:: Source material ::

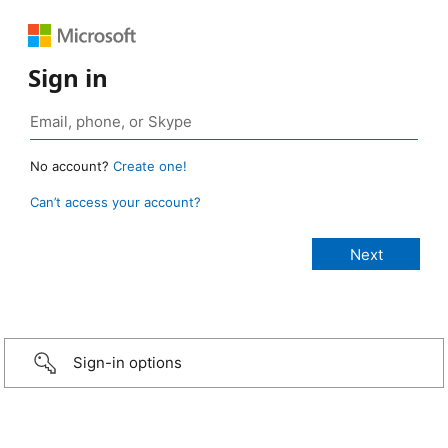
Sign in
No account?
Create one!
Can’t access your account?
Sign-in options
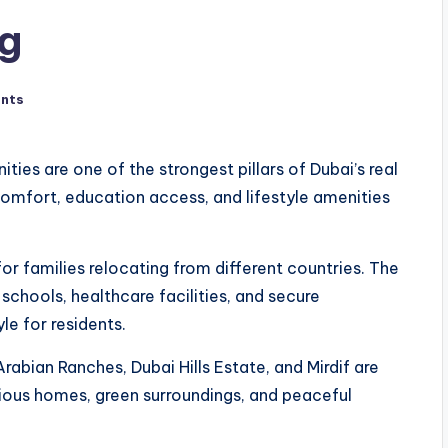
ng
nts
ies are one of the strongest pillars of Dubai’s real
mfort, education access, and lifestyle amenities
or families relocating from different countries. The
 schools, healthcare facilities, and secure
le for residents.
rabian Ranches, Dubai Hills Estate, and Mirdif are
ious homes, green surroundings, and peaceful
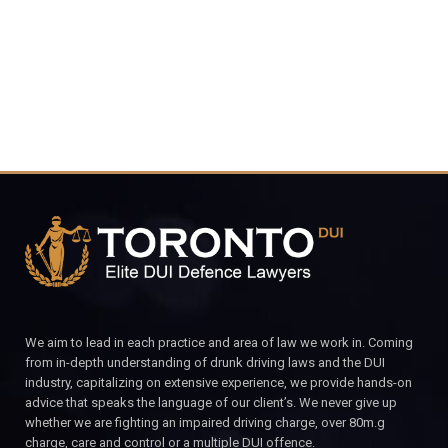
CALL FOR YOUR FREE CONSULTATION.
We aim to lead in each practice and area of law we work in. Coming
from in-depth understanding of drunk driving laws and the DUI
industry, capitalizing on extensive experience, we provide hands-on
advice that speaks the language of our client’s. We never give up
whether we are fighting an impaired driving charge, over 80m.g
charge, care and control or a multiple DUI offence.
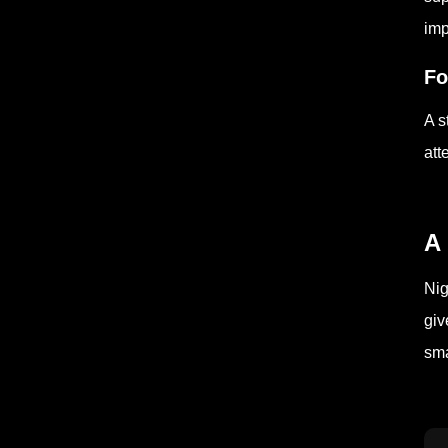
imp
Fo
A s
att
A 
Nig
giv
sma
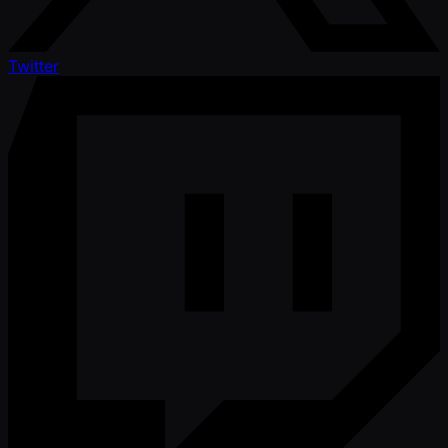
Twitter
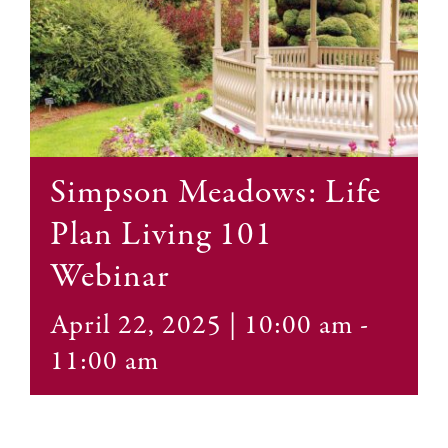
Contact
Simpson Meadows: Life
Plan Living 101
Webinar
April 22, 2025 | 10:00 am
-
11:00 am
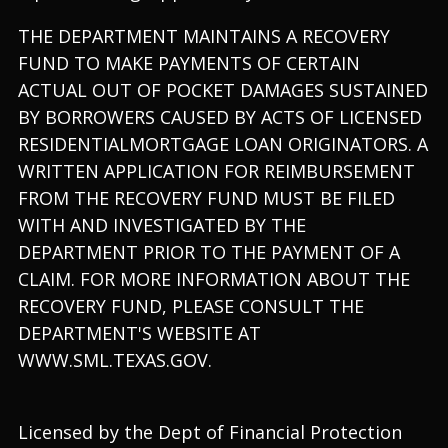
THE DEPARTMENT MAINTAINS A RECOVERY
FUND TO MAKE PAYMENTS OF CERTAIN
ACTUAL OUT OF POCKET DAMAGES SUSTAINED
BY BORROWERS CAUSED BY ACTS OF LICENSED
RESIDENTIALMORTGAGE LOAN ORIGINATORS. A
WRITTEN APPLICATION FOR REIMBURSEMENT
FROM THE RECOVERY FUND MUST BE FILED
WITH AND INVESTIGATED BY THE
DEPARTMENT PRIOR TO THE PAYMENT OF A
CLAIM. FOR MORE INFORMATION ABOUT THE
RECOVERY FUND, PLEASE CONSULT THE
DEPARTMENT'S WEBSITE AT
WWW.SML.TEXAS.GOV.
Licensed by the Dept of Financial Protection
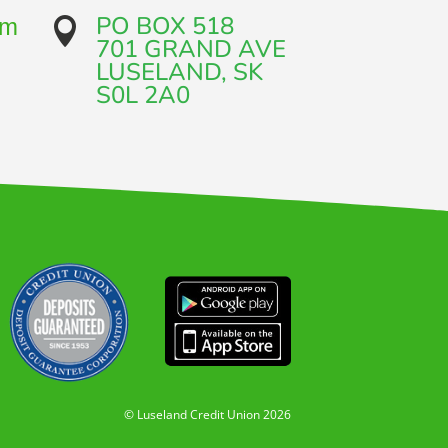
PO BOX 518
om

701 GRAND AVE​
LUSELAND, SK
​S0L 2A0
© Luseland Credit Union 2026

:::

Task goal >> With the pictures left out, copy exactly the lines from the one containing "FROM THE RECOVERY FUND MUST BE FILED" through the last line of the data.

Result of the task >>
FROM THE RECOVERY FUND MUST BE FILED
WITH AND INVESTIGATED BY THE
DEPARTMENT PRIOR TO THE PAYMENT OF A
CLAIM. FOR MORE INFORMATION ABOUT THE
RECOVERY FUND, PLEASE CONSULT THE
DEPARTMENT'S WEBSITE AT
WWW.SML.TEXAS.GOV.
Licensed by the Dept of Financial Protection
PO BOX 518
om

701 GRAND AVE​
LUSELAND, SK
​S0L 2A0
© Luseland Credit Union 2026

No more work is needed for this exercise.